Tenza a écrit:
@Yudo,
Est-ce qu'au fur et à mesure de zazen, (donc être simplement là, rester attentif à nos pensées, observer leur va et vient..), naît une certaine compréhension en nous ? (même si je comprends qu'il ne faille pas tomber dans le piège de vouloir obtenir "quelque chose")
Tout cela fonctionne de façon typiquement paradoxale. Par exemple, il est évident qu'il faut une motivation de départ pour se mettre à la pratique. Et pourtant, dans la pratique, on recommande d'abandonner toute motivation! Cet "abandon de la motivation" ne signifie pas que la motivation de départ disparaît: de toute façon "abandonner la motivation" est bien plus facile à dire qu'à faire. Mais cela signifie qu'au fur et à mesure qu'on se désintéresse de l'objectif à quoi correspondait cette motivation, mais qu'on tient bon dans la pratique (du genre à se dire "pour le résultat, on verra"), des choses se passent qui ne se seraient pas passées si, trop tendus vers un but qui n'arrive pas on était passés à côté de ce qui était important.
De même, en se contentant de pratiquer l'assise, en se concentrant, non pas sur les pensées, mais sur ce qu'on fait à l'instant où on le fait, et plus pratiquement sur son corps, sa posture, sur la verticalité, sur l'étirement de la colonne vertébrale, sur la respiration, toutes choses pratiques, réelles; en étant attentif donc à ce qu'on est en train de faire, cela petit à petit, sans même qu'on en prenne conscience, se transpose dans le reste de la vie: vous vous brossez les dents, vous ne pensez qu'à vous brosser les dents. Vous conduisez, vous rectifiez votre posture pour être le plus alerte possible, vous posez votre regard là où vous voulez aller, vous mettez votre attention dans l'environnement de votre conduite.

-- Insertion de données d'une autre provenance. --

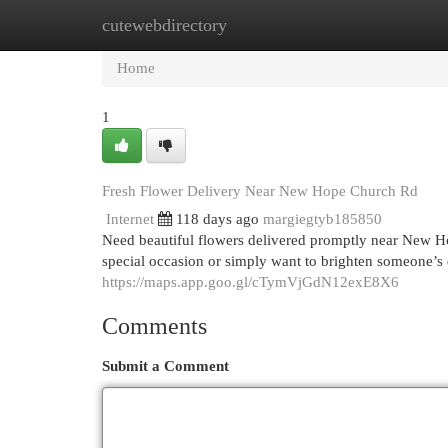
cutewebdirectory
Home
New Site Listings
Add Site
Cat
Home
1
Fresh Flower Delivery Near New Hope Church Rd
Internet
118 days ago
margiegtyb185850
Need beautiful flowers delivered promptly near New H
special occasion or simply want to brighten someone’s 
https://maps.app.goo.gl/cTymVjGdN12exE8X6
Comments
Submit a Comment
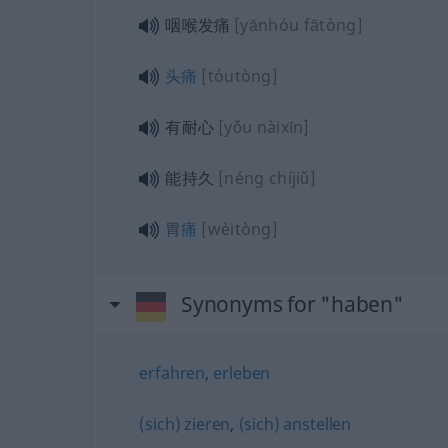
咽喉发痛
[yānhóu fātòng]
头痛
[tóutòng]
有耐心
[yǒu nàixīn]
能持久
[néng chíjiǔ]
胃痛
[wèitòng]
Synonyms for "haben"
erfahren
,
erleben
(sich) zieren
,
(sich) anstellen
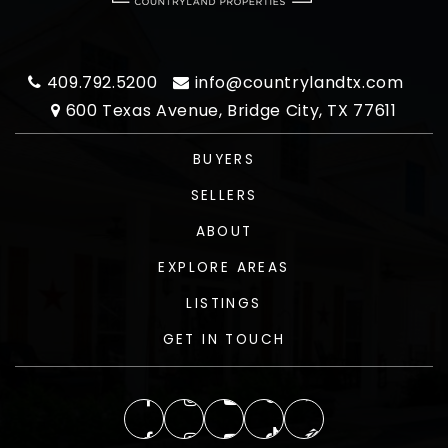
409.792.5200
info@countrylandtx.com
600 Texas Avenue, Bridge City, TX 77611
BUYERS
SELLERS
ABOUT
EXPLORE AREAS
LISTINGS
GET IN TOUCH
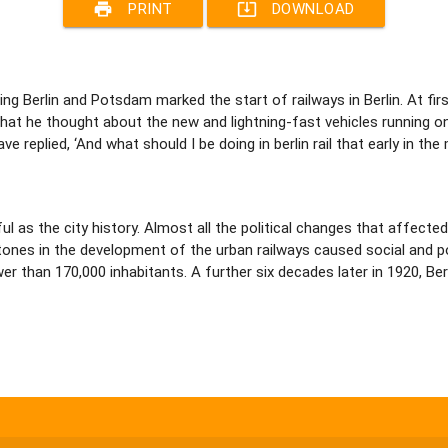
print
system_update_alt
PRINT
DOWNLOAD
ting Berlin and Potsdam marked the start of railways in Berlin. At fi
t he thought about the new and lightning-fast vehicles running on 
have replied, ‘And what should I be doing in berlin rail that early in th
ful as the city history. Almost all the political changes that affect
lestones in the development of the urban railways caused social and 
r than 170,000 inhabitants. A further six decades later in 1920, Be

Ces transpositions se font de plus en plus naturellement, et cela implique que, à chaque fois que vous vous rendez compte que le turbinage de pensées dans votre tête vous distrait, vous dérange, vous revenez à ce que vous êtes en train de faire.
Alors, il arrive des moments, où un tout petit truc, qui serait passé totalement inaperçu sinon, attire votre attention. Car ce sont souvent les petits trucs qui sont importants. Et d'habitude, ils sont noyés dans un flot de trucs insignifiants mais qui prennent toute la place. Et le murmure qui vous dit les choses importantes était inaudible: là il commence à devenir plus clair, dans le silence, grâce au silence.
Pour ça, il faut, quand on pratique, ne jamais se préoccuper de "faire le vide", de "faire le silence intérieur" et autres projets admirables mais qui, de par le fonctionnement même de l'esprit deviennent inatteignables si on cherche à les atteindre.